_Recorded data_:
==*==

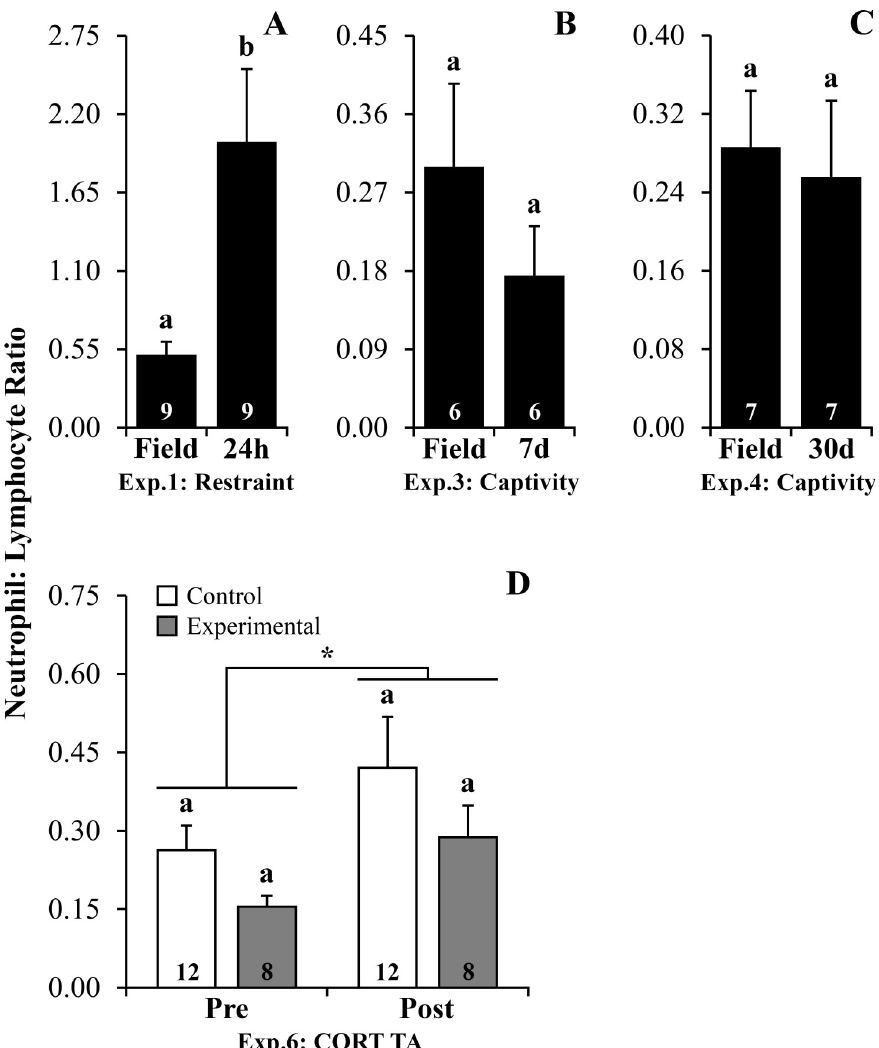
Fig 2. Neutrophil Lymphocyte ratio following stressors and corticosterone transdermal application in R . ornata toads. (A) Experiment 1: Restraint–field vs . 24h. (B) Experiment 3: Captivity–field vs . 7 days. (C) Experiment 4: Captivity–field vs . 30 days. (D) Experiment 6: Corticosterone transdermal application. Bars represent mean ± standard error. The N is indicated inside each bar. Letters above the bars represent statistical differences for Bonferroni adjustments in ANOVAs or Student t-test, with different letters representing statistical difference within groups with P � 0.05. Asterisk represents statistical differences between pre and post-treatment, independently of the treatment (Control and experimental groups). Abbreviation: Exp.: Experiment; CORT TA: Corticosterone transdermal application. Legend: Control: control and placebo group; Experimental: corticosterone group.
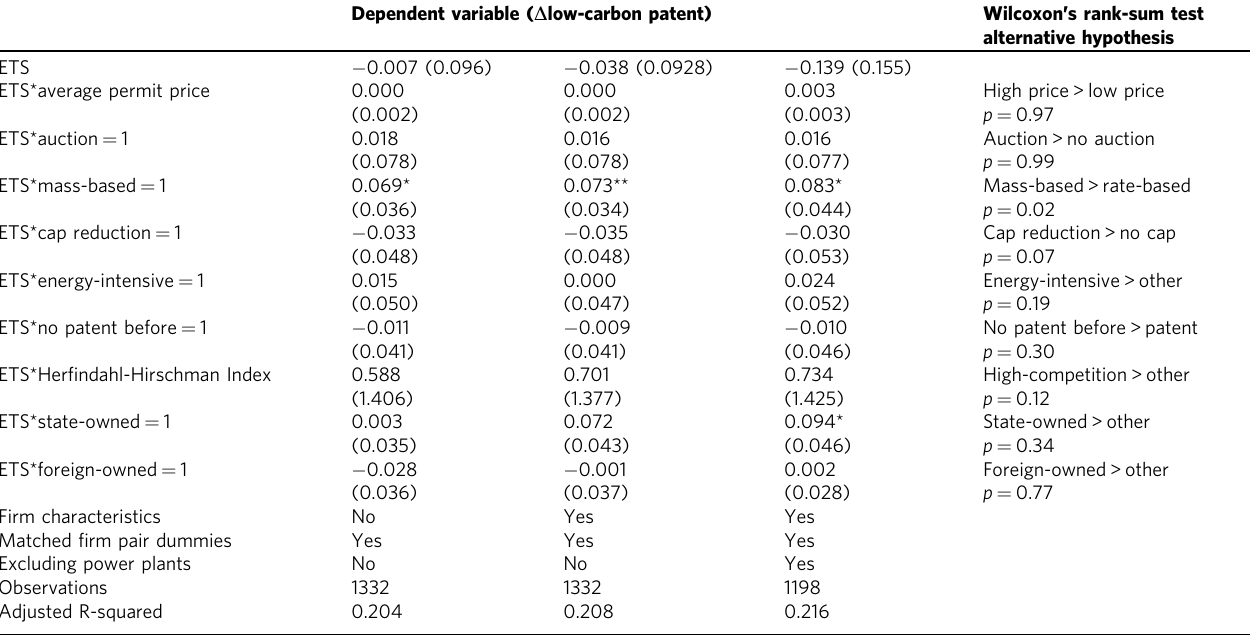
Table 2 Heterogeneous effects of the ETS across programs and fi rms Dependent variable ( Δ low-carbon patent)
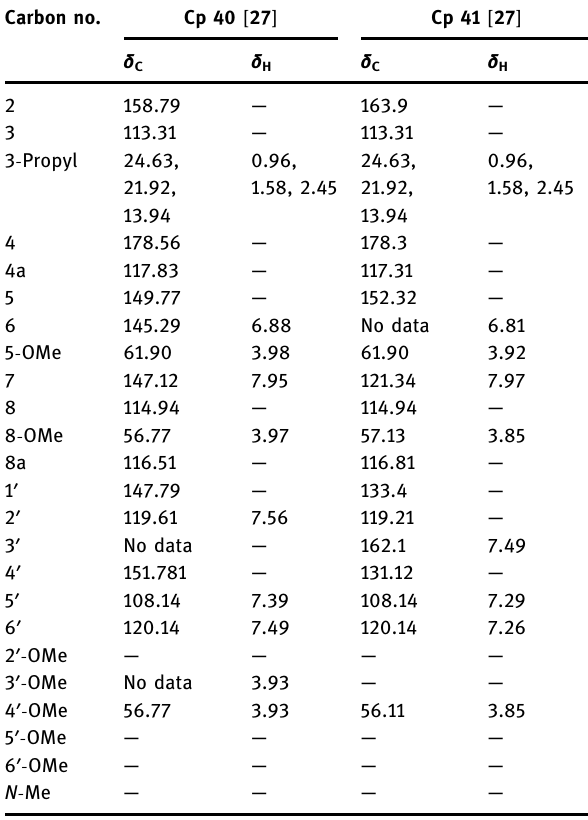
Table 13: 13 C and 1 H NMR chemical shift data ( δ , ppm ) of quinolinone and quinolone alkaloids isolated from genus Casimiroa Carbon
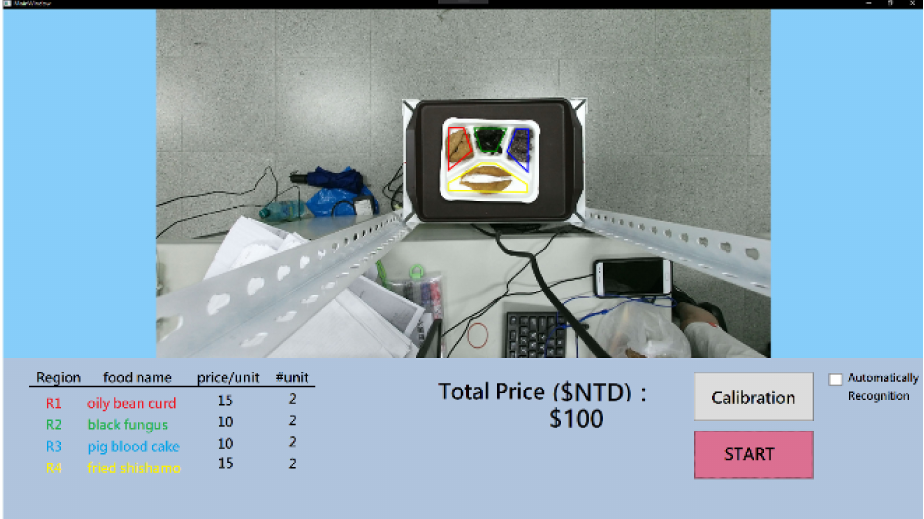
Figure 21. An example using the proposed visual checkout system to estimate food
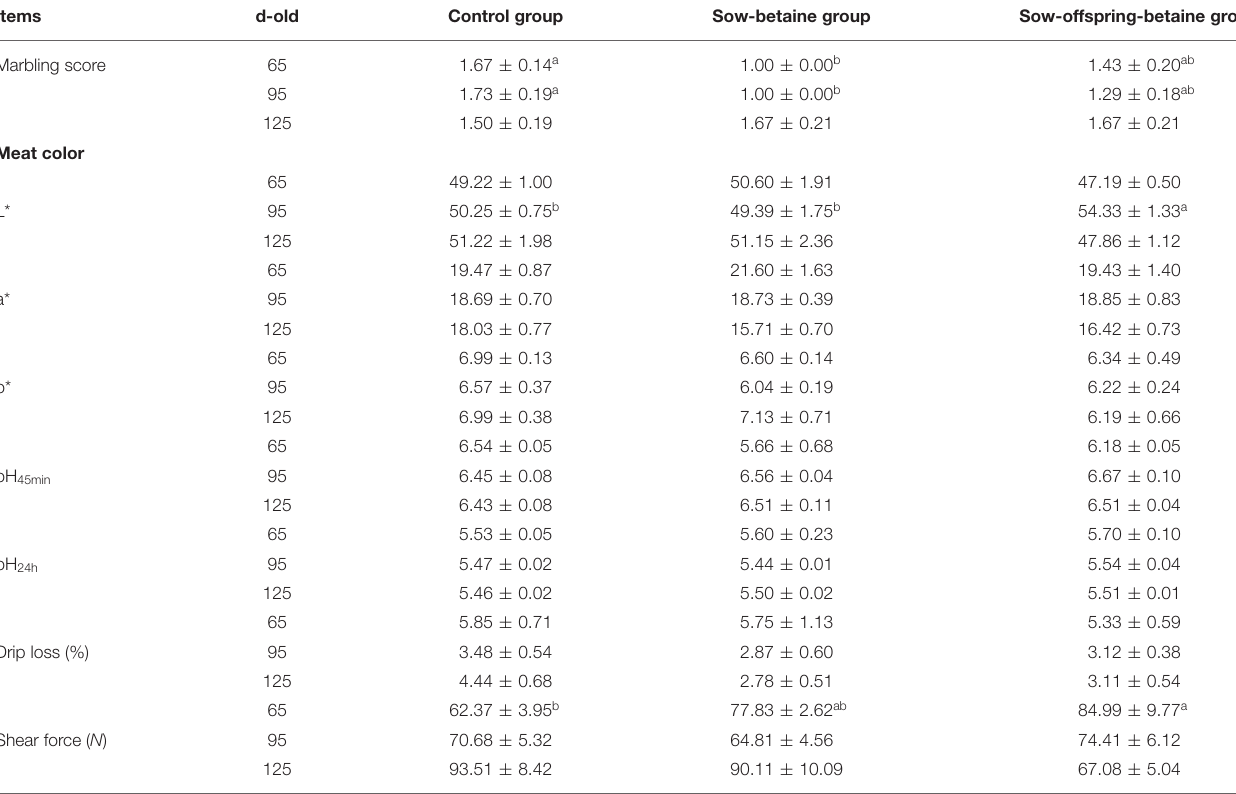
TABLE 2 | Effect of dietary betaine on meat quality of Bama mini-pigs. Items d-old Control group Sow-betaine group Sow-offspring-betaine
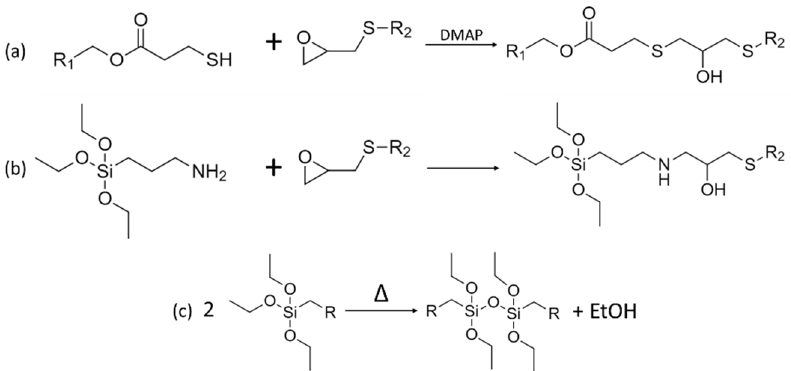
Figure 3. Crosslinking reactions taking place during synthesis: ( a ) thiol-epoxy, ( b ) epoxy-amine and ( c ) sol-gel condensation.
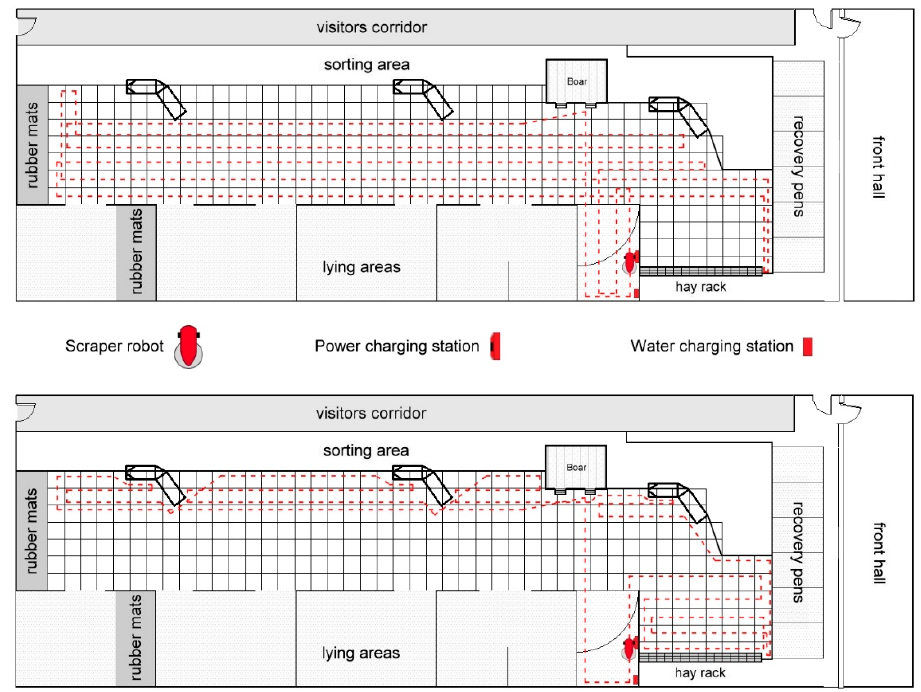
Figure 2. Score-squares for evaluation of cleaning performance and routes of the robot scraper determined in the activity area. Route 1 (above) and route 2 (below) were executed one immediately after the other. The icons of the scraper robot and charging stations originate from Lely Holding S.à.r.l.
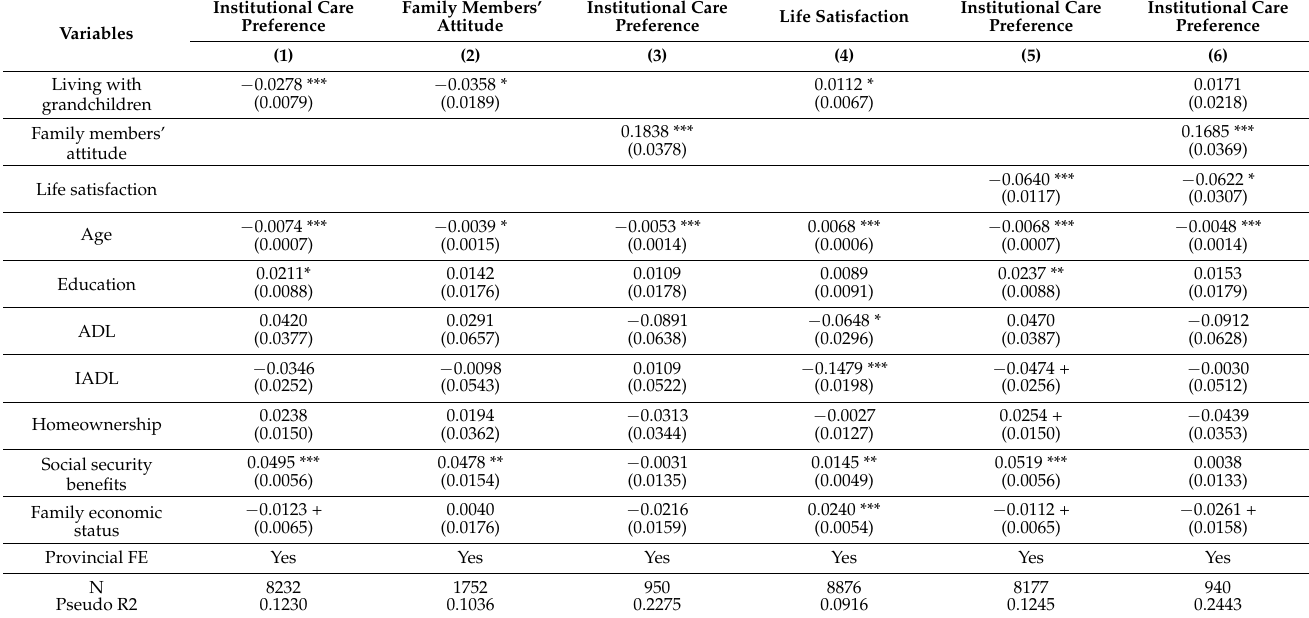
Table 2. Marginal effect on determinants of institutional care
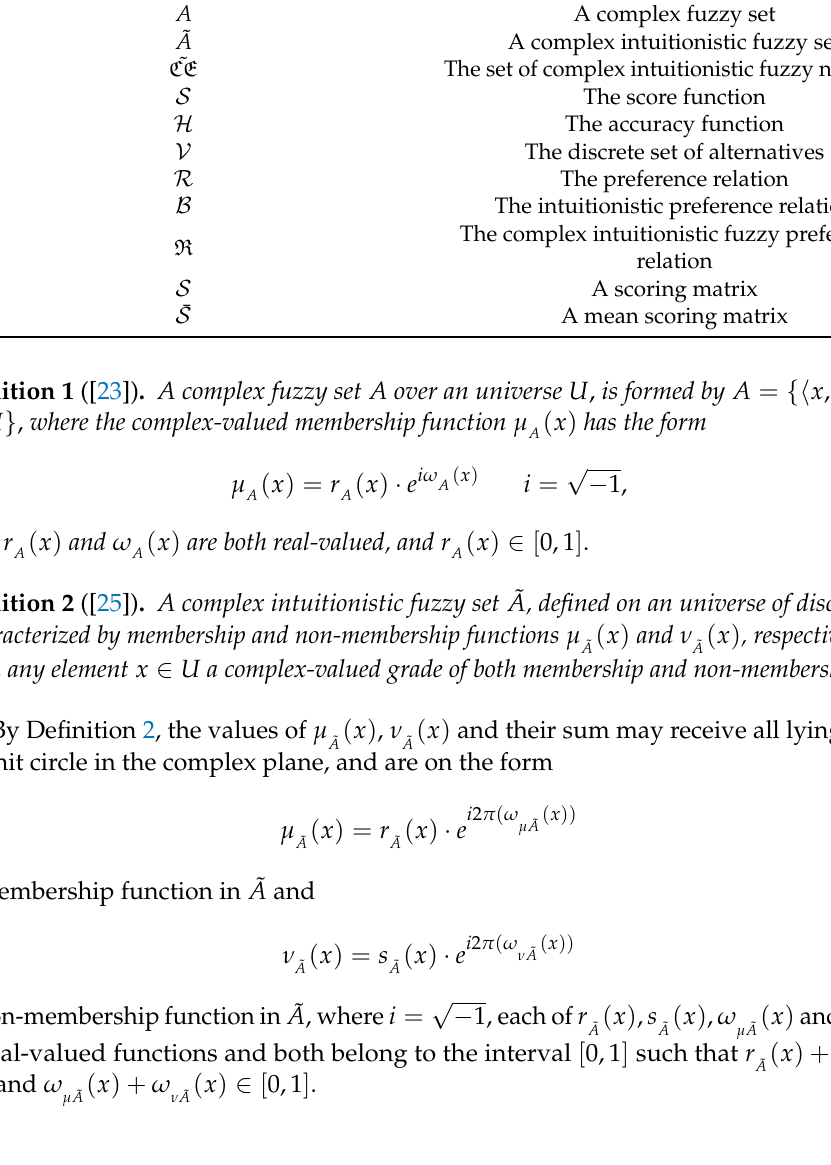
Table 1. Mathematical symbols and definitions. Mathematical Symbols Definitions A A complex fuzzy set ˜ A A complex intuitionistic fuzzy set ˜ CE The set of complex intuitionistic fuzzy numbers S The score function H The accuracy function V The discrete set of alternatives The preference relation The intuitionistic preference relation The complex intuitionistic fuzzy preference R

==*==

_WHAT TO PRODUCE_:
Number of lines above that include "Figure": state it and nothing else.

_RESPONSE AREA_:
3